For the real adventure, pass the math stuff over to the big integer processor in the GPU and let it rock. The same math we use on a printer is (no big surprise) what makes 3D shapes move around on the screen. That takes a bit of a library to get at and a GPU that will allow it. You aren't going to do this off the shelf with just any ARM right now. You probably can shop around and find something ... It's fairly easy if you move up to a dedicated PC.
-----------------
For comparison, a clone Ramps / Mega / drive boards combo for an i3 is in the $100 range. Indeed half of that is for the drivers. In the case of a LISA, I'd go to full blown dedicated drivers. They aren't in my numbers above. About all you are using from the Ramps in a setup like this is the hot end heat control FET and the thermistor bias resistor. If you have a heated bed on a big printer, it's got a relay on it. You would need to look at it's thermistor.
Bottom line - as long as your "what ever" board is in the sub $50 range, you are into round off error on the electronics. On a $2K printer, even a $150 board isn't all that crazy.
----------------
At least as big an issue as math is step speed. The Marlin / Mega combo faults out at 80K steps / second (hard coded error message). It's not at all clear if it dies well short of that or not. I'd bet it does. If you are trying to hit 600 RPM on the motors with 128 micro steps that would take 256K steps / second. Some driver boards will hit this speed, others will not. If you are worried about accuracy, smoothness is pretty important as well. You want as many micro steps as you can get.
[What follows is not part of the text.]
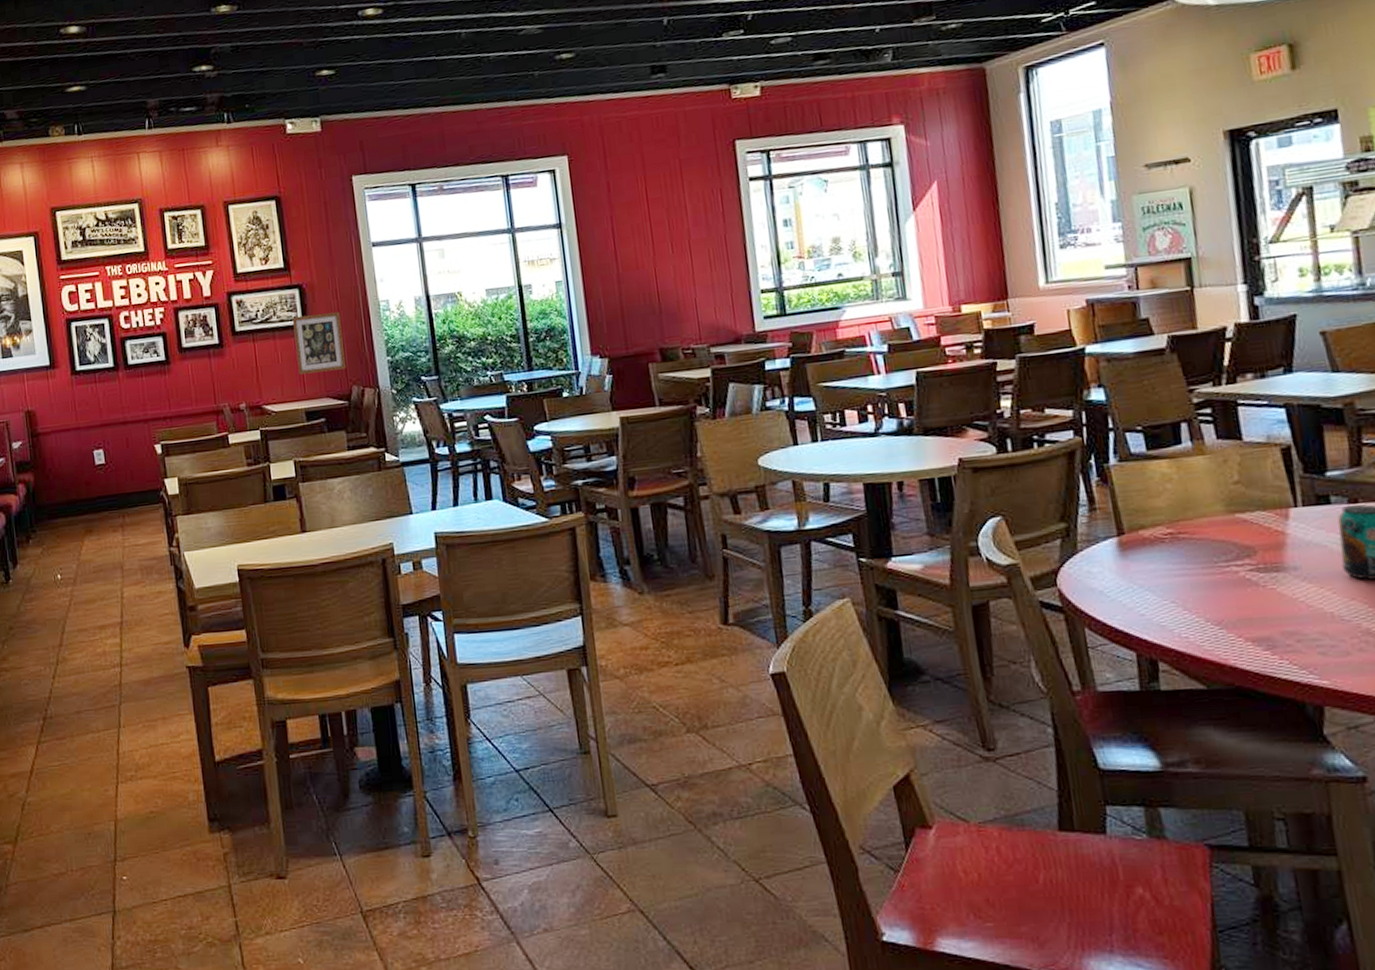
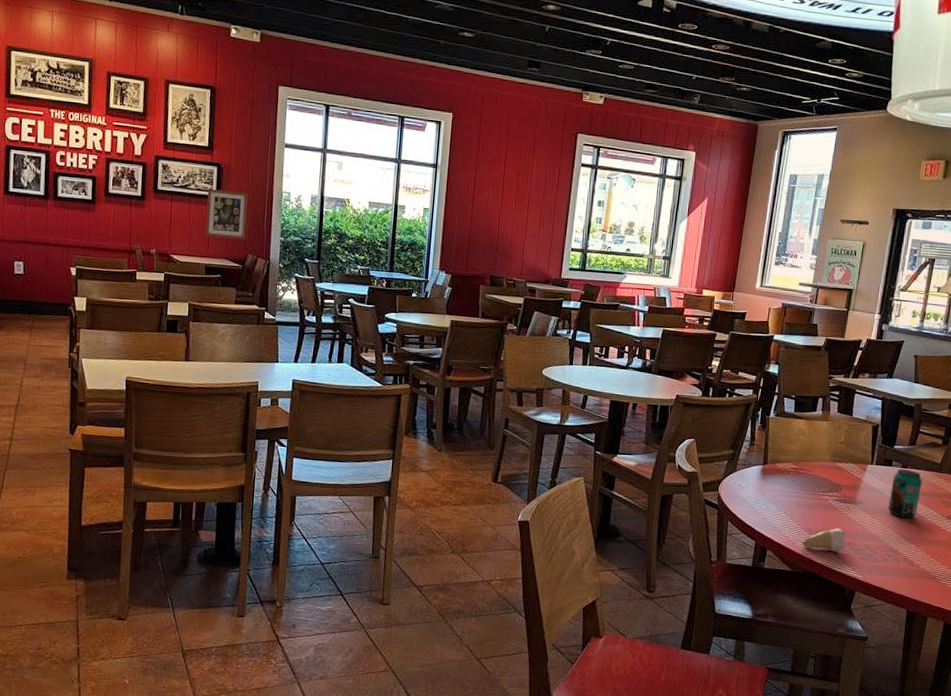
tooth: none [1212,611,1288,651] -> present [801,528,846,552]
Here we're talking about spending your $100 (or so) to increase the resolution of the printer by 8X or so. That's a lot of bang for the 5% more buck.
---------------
Next up - changing the basic way we do motion math. Right now it's very much constrained by the 8 bit world. Think of pixel plot graphics as you zoom in to look at details. Big chunky steps. There are other ways to do things. Think of vector graphics. Nice and smooth at any resolution. If you have enough horsepower, there is no reason to do the motion the way we do it today. That's at least as big a deal as anything above.